Reproduce each record exactly, leaving out no line.
[[ AVAILABLE DATA open ]]
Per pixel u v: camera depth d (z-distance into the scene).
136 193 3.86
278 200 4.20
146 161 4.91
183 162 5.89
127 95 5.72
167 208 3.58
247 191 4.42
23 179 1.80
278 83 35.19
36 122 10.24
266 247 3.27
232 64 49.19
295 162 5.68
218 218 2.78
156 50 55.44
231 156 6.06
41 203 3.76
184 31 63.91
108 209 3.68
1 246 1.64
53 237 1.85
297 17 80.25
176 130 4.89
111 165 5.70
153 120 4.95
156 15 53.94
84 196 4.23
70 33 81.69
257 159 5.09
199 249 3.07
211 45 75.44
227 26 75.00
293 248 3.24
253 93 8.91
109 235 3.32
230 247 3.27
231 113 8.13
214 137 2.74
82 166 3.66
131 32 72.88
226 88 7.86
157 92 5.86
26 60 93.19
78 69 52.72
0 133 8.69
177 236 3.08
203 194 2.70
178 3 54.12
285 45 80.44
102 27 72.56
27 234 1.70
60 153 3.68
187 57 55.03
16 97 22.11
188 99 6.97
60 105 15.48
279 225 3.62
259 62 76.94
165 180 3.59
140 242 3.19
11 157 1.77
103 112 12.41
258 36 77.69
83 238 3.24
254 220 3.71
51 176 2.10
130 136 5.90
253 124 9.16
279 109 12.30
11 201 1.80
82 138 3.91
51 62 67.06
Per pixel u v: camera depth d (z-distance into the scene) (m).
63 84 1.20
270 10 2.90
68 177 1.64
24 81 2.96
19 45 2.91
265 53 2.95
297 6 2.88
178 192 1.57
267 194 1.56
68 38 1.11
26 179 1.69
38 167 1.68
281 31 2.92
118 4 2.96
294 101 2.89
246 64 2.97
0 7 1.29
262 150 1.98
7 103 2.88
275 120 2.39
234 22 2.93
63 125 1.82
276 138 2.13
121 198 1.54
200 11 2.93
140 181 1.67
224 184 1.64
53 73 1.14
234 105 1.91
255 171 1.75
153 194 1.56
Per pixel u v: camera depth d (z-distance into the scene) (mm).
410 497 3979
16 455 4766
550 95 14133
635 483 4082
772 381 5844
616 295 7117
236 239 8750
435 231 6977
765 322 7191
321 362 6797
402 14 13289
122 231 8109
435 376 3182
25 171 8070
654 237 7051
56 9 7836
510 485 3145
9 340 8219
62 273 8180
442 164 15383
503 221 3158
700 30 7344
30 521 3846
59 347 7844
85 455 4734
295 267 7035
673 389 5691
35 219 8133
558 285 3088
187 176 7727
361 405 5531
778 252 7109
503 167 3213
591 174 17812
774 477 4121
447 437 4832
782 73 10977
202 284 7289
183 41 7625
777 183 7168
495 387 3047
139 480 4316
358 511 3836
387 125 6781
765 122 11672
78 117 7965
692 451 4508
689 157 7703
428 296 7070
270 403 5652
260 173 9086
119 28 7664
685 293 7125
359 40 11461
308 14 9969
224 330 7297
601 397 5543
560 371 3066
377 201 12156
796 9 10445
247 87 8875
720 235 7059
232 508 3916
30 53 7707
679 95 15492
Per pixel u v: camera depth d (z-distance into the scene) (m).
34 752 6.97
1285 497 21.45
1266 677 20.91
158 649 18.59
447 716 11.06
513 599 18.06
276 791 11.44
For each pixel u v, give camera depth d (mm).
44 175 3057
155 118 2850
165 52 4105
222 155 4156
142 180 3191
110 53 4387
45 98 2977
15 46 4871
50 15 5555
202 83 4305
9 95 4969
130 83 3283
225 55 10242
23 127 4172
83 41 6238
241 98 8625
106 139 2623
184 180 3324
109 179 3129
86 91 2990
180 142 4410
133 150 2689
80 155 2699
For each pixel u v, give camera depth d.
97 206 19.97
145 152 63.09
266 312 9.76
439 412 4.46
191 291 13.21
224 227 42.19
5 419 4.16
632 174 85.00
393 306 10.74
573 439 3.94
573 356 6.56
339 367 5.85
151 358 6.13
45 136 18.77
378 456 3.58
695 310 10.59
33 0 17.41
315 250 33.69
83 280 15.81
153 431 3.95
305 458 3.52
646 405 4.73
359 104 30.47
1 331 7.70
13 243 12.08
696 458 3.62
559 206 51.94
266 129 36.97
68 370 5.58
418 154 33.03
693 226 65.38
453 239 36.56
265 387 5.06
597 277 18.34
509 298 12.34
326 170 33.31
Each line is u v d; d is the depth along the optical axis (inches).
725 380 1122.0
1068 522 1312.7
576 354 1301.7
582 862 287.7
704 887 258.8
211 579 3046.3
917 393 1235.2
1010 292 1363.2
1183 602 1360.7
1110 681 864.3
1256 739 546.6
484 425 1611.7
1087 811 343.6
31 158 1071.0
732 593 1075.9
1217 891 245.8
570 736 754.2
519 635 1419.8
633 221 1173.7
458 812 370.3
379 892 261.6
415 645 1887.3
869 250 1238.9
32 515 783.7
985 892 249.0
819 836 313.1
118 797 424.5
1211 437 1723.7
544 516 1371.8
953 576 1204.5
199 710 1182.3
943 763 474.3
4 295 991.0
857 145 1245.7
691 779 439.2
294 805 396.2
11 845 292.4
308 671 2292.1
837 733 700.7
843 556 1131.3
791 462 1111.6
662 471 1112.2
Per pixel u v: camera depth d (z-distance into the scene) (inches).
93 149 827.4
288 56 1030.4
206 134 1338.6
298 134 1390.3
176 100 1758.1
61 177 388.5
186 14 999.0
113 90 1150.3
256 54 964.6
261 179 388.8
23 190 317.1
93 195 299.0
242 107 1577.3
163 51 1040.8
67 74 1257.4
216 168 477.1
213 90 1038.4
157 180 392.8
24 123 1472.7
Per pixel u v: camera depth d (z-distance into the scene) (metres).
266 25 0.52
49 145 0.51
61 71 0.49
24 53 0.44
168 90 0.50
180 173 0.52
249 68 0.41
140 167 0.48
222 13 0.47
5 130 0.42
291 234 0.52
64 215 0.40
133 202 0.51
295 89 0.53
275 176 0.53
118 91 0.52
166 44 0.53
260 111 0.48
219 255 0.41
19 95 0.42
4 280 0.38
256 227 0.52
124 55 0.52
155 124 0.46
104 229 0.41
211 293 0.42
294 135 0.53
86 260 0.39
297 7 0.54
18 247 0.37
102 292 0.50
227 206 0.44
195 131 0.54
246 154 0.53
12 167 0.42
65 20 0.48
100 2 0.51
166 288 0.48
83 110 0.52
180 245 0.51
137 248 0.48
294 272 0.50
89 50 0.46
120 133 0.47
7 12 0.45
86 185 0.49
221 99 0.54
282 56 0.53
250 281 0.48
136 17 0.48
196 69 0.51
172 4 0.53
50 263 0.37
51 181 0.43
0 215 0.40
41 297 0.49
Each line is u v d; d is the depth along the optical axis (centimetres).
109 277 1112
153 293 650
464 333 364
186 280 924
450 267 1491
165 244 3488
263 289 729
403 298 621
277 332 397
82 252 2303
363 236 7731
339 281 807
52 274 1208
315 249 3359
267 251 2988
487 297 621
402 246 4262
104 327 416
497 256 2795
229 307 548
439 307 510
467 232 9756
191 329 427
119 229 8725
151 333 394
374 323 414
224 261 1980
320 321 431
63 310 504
[[ AVAILABLE DATA closed ]]
### RESULT
Per pixel u v: camera depth d (z-distance into the scene).
136 193 3.86
278 200 4.20
146 161 4.91
183 162 5.89
127 95 5.72
167 208 3.58
247 191 4.42
23 179 1.80
278 83 35.19
36 122 10.24
266 247 3.27
232 64 49.19
295 162 5.68
218 218 2.78
156 50 55.44
231 156 6.06
41 203 3.76
184 31 63.91
108 209 3.68
1 246 1.64
53 237 1.85
297 17 80.25
176 130 4.89
111 165 5.70
153 120 4.95
156 15 53.94
84 196 4.23
70 33 81.69
257 159 5.09
199 249 3.07
211 45 75.44
227 26 75.00
293 248 3.24
253 93 8.91
109 235 3.32
230 247 3.27
231 113 8.13
214 137 2.74
82 166 3.66
131 32 72.88
226 88 7.86
157 92 5.86
26 60 93.19
78 69 52.72
0 133 8.69
177 236 3.08
203 194 2.70
178 3 54.12
285 45 80.44
102 27 72.56
27 234 1.70
60 153 3.68
187 57 55.03
16 97 22.11
188 99 6.97
60 105 15.48
279 225 3.62
259 62 76.94
165 180 3.59
140 242 3.19
11 157 1.77
103 112 12.41
258 36 77.69
83 238 3.24
254 220 3.71
51 176 2.10
130 136 5.90
253 124 9.16
279 109 12.30
11 201 1.80
82 138 3.91
51 62 67.06
Per pixel u v: camera depth d (z-distance into the scene) (m).
63 84 1.20
270 10 2.90
68 177 1.64
24 81 2.96
19 45 2.91
265 53 2.95
297 6 2.88
178 192 1.57
267 194 1.56
68 38 1.11
26 179 1.69
38 167 1.68
281 31 2.92
118 4 2.96
294 101 2.89
246 64 2.97
0 7 1.29
262 150 1.98
7 103 2.88
275 120 2.39
234 22 2.93
63 125 1.82
276 138 2.13
121 198 1.54
200 11 2.93
140 181 1.67
224 184 1.64
53 73 1.14
234 105 1.91
255 171 1.75
153 194 1.56
Per pixel u v: camera depth d (z-distance into the scene) (mm).
410 497 3979
16 455 4766
550 95 14133
635 483 4082
772 381 5844
616 295 7117
236 239 8750
435 231 6977
765 322 7191
321 362 6797
402 14 13289
122 231 8109
435 376 3182
25 171 8070
654 237 7051
56 9 7836
510 485 3145
9 340 8219
62 273 8180
442 164 15383
503 221 3158
700 30 7344
30 521 3846
59 347 7844
85 455 4734
295 267 7035
673 389 5691
35 219 8133
558 285 3088
187 176 7727
361 405 5531
778 252 7109
503 167 3213
591 174 17812
774 477 4121
447 437 4832
782 73 10977
202 284 7289
183 41 7625
777 183 7168
495 387 3047
139 480 4316
358 511 3836
387 125 6781
765 122 11672
78 117 7965
692 451 4508
689 157 7703
428 296 7070
270 403 5652
260 173 9086
119 28 7664
685 293 7125
359 40 11461
308 14 9969
224 330 7297
601 397 5543
560 371 3066
377 201 12156
796 9 10445
247 87 8875
720 235 7059
232 508 3916
30 53 7707
679 95 15492
Per pixel u v: camera depth d (z-distance into the scene) (m).
34 752 6.97
1285 497 21.45
1266 677 20.91
158 649 18.59
447 716 11.06
513 599 18.06
276 791 11.44
For each pixel u v, give camera depth d (mm).
44 175 3057
155 118 2850
165 52 4105
222 155 4156
142 180 3191
110 53 4387
45 98 2977
15 46 4871
50 15 5555
202 83 4305
9 95 4969
130 83 3283
225 55 10242
23 127 4172
83 41 6238
241 98 8625
106 139 2623
184 180 3324
109 179 3129
86 91 2990
180 142 4410
133 150 2689
80 155 2699
For each pixel u v, give camera depth d.
97 206 19.97
145 152 63.09
266 312 9.76
439 412 4.46
191 291 13.21
224 227 42.19
5 419 4.16
632 174 85.00
393 306 10.74
573 439 3.94
573 356 6.56
339 367 5.85
151 358 6.13
45 136 18.77
378 456 3.58
695 310 10.59
33 0 17.41
315 250 33.69
83 280 15.81
153 431 3.95
305 458 3.52
646 405 4.73
359 104 30.47
1 331 7.70
13 243 12.08
696 458 3.62
559 206 51.94
266 129 36.97
68 370 5.58
418 154 33.03
693 226 65.38
453 239 36.56
265 387 5.06
597 277 18.34
509 298 12.34
326 170 33.31
Each line is u v d; d is the depth along the optical axis (inches).
725 380 1122.0
1068 522 1312.7
576 354 1301.7
582 862 287.7
704 887 258.8
211 579 3046.3
917 393 1235.2
1010 292 1363.2
1183 602 1360.7
1110 681 864.3
1256 739 546.6
484 425 1611.7
1087 811 343.6
31 158 1071.0
732 593 1075.9
1217 891 245.8
570 736 754.2
519 635 1419.8
633 221 1173.7
458 812 370.3
379 892 261.6
415 645 1887.3
869 250 1238.9
32 515 783.7
985 892 249.0
819 836 313.1
118 797 424.5
1211 437 1723.7
544 516 1371.8
953 576 1204.5
199 710 1182.3
943 763 474.3
4 295 991.0
857 145 1245.7
691 779 439.2
294 805 396.2
11 845 292.4
308 671 2292.1
837 733 700.7
843 556 1131.3
791 462 1111.6
662 471 1112.2
Per pixel u v: camera depth d (z-distance into the scene) (inches).
93 149 827.4
288 56 1030.4
206 134 1338.6
298 134 1390.3
176 100 1758.1
61 177 388.5
186 14 999.0
113 90 1150.3
256 54 964.6
261 179 388.8
23 190 317.1
93 195 299.0
242 107 1577.3
163 51 1040.8
67 74 1257.4
216 168 477.1
213 90 1038.4
157 180 392.8
24 123 1472.7
Per pixel u v: camera depth d (z-distance into the scene) (metres).
266 25 0.52
49 145 0.51
61 71 0.49
24 53 0.44
168 90 0.50
180 173 0.52
249 68 0.41
140 167 0.48
222 13 0.47
5 130 0.42
291 234 0.52
64 215 0.40
133 202 0.51
295 89 0.53
275 176 0.53
118 91 0.52
166 44 0.53
260 111 0.48
219 255 0.41
19 95 0.42
4 280 0.38
256 227 0.52
124 55 0.52
155 124 0.46
104 229 0.41
211 293 0.42
294 135 0.53
86 260 0.39
297 7 0.54
18 247 0.37
102 292 0.50
227 206 0.44
195 131 0.54
246 154 0.53
12 167 0.42
65 20 0.48
100 2 0.51
166 288 0.48
83 110 0.52
180 245 0.51
137 248 0.48
294 272 0.50
89 50 0.46
120 133 0.47
7 12 0.45
86 185 0.49
221 99 0.54
282 56 0.53
250 281 0.48
136 17 0.48
196 69 0.51
172 4 0.53
50 263 0.37
51 181 0.43
0 215 0.40
41 297 0.49
Each line is u v d; d is the depth along the optical axis (centimetres).
109 277 1112
153 293 650
464 333 364
186 280 924
450 267 1491
165 244 3488
263 289 729
403 298 621
277 332 397
82 252 2303
363 236 7731
339 281 807
52 274 1208
315 249 3359
267 251 2988
487 297 621
402 246 4262
104 327 416
497 256 2795
229 307 548
439 307 510
467 232 9756
191 329 427
119 229 8725
151 333 394
374 323 414
224 261 1980
320 321 431
63 310 504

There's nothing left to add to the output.